A residential property will most probably fail as a replacement property. By offering it as a rental prior to an exchange, some sellers try to convert residential or vacation property into investment or trade, or business property.
The IRS provides a safe harbor for exchanging a second home or residential property in an exchange. It requires ownership for 24 months before or after the exchange, minimizing personal use to 14 days or 10 percent of the number of days the property is rented at fair market value during the year. It is because of this that sellers should proceed with caution if they want to include personal-use property in an exchange.
Exchanging Property Held in a Partnership or LLC
Another common mistake is when sellers try to exchange property held by a partnership or LLC. Like-kind exchanges involve the exchange of real property, not partnership or LLC interests. The seller might be in a partnership or LLC where other partners may not want to undertake a like-kind exchange.
A seller should arrange for the transfer of the property from the partnership or LLC and undertake the exchange as an individual owner if the property is still held in the partnership or LLC.
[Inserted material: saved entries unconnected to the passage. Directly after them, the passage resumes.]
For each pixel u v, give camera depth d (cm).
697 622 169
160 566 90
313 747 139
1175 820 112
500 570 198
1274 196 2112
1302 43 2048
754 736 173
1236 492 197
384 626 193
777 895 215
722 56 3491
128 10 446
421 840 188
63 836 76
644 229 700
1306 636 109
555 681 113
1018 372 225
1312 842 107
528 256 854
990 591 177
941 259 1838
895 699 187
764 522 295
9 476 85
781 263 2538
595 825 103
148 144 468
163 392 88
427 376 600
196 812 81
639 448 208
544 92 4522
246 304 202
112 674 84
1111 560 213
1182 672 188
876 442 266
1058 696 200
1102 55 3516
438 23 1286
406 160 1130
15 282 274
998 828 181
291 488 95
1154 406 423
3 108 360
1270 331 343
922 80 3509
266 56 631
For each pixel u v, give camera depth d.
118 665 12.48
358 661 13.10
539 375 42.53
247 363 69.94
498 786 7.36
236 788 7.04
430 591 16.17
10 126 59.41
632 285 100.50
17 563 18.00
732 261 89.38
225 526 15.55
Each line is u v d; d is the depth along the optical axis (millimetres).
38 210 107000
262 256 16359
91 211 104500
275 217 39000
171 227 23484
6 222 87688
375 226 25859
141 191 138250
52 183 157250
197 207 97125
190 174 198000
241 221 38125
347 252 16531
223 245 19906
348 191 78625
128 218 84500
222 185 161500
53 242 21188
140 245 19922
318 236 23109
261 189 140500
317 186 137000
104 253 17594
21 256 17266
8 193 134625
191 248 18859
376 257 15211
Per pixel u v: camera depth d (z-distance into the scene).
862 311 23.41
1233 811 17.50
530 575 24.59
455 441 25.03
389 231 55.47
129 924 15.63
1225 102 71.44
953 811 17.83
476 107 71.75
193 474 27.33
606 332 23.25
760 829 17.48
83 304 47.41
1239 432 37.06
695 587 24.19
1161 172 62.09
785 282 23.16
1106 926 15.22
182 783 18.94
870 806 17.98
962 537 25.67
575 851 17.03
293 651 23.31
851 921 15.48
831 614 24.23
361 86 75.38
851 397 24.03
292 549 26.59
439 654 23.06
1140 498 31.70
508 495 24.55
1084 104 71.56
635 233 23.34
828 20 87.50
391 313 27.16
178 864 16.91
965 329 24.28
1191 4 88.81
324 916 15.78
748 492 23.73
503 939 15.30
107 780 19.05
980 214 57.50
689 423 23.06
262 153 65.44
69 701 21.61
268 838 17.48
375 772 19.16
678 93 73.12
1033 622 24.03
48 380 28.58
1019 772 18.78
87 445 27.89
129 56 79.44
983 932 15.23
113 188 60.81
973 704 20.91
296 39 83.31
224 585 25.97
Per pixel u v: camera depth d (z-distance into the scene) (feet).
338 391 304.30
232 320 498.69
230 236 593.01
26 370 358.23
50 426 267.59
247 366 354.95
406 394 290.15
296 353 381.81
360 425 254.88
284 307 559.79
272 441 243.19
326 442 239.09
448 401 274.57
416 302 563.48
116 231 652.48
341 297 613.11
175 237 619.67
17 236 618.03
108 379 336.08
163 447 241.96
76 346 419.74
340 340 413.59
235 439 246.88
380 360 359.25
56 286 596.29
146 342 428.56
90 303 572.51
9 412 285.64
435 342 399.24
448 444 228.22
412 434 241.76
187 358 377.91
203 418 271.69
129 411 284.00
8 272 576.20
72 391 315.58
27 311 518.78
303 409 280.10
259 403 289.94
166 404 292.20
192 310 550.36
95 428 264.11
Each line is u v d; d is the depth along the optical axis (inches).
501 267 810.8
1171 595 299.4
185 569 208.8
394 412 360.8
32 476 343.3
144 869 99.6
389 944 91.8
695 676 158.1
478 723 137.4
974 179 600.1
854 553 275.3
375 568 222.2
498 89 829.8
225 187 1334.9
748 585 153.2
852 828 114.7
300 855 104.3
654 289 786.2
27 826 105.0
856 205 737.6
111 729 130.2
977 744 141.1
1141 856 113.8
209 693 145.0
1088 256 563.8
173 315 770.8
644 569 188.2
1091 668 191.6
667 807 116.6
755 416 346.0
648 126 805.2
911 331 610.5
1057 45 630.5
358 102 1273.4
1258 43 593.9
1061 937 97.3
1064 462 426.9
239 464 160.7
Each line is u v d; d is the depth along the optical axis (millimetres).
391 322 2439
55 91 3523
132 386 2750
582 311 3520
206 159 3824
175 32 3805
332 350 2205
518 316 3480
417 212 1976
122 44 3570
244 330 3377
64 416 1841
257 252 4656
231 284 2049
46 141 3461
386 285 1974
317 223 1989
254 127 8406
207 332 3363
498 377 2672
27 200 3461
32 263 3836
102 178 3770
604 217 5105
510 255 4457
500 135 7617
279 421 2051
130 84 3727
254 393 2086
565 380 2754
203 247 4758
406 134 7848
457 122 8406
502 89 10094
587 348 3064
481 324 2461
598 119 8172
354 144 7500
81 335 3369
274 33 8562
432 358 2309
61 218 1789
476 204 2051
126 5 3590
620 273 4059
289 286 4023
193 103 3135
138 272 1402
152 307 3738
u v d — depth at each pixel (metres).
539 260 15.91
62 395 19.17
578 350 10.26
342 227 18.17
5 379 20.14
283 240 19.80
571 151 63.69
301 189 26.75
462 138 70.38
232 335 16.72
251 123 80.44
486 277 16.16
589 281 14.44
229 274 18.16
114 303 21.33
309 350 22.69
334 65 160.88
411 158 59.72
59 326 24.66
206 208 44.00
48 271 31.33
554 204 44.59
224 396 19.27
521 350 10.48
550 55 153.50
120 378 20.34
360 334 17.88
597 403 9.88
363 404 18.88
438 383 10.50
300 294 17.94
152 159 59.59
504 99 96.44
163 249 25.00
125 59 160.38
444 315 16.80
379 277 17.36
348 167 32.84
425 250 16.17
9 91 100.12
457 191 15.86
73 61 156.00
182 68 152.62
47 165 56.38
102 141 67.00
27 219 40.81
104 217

Exchanging Property with a Related Party
It is generally ill-advised to attempt a like-kind exchange with a related party. Like-kind exchange rules permit an exchange with a related party when holding period rules are considered. A time requirement of 24 months is imposed, which means both the seller and the related party must hold title to the property acquired in the exchange for a minimum of 24 months.
If either party sells the acquired property prematurely, both parties lose the favorable tax treatment of an exchange. The parties are relieved of the 24-month rule if a related party dies, and if either experiences an involuntary conversion like the destruction of the property because of a storm.
The seller should also proceed with caution because the definition of who is related is not straightforward. For individuals, related parties include a spouse, brothers, sisters, ancestors, and lineal descendants. If an individual owns more than 50 percent interest in a corporation or partnership, then the corporation or partnership is the related party.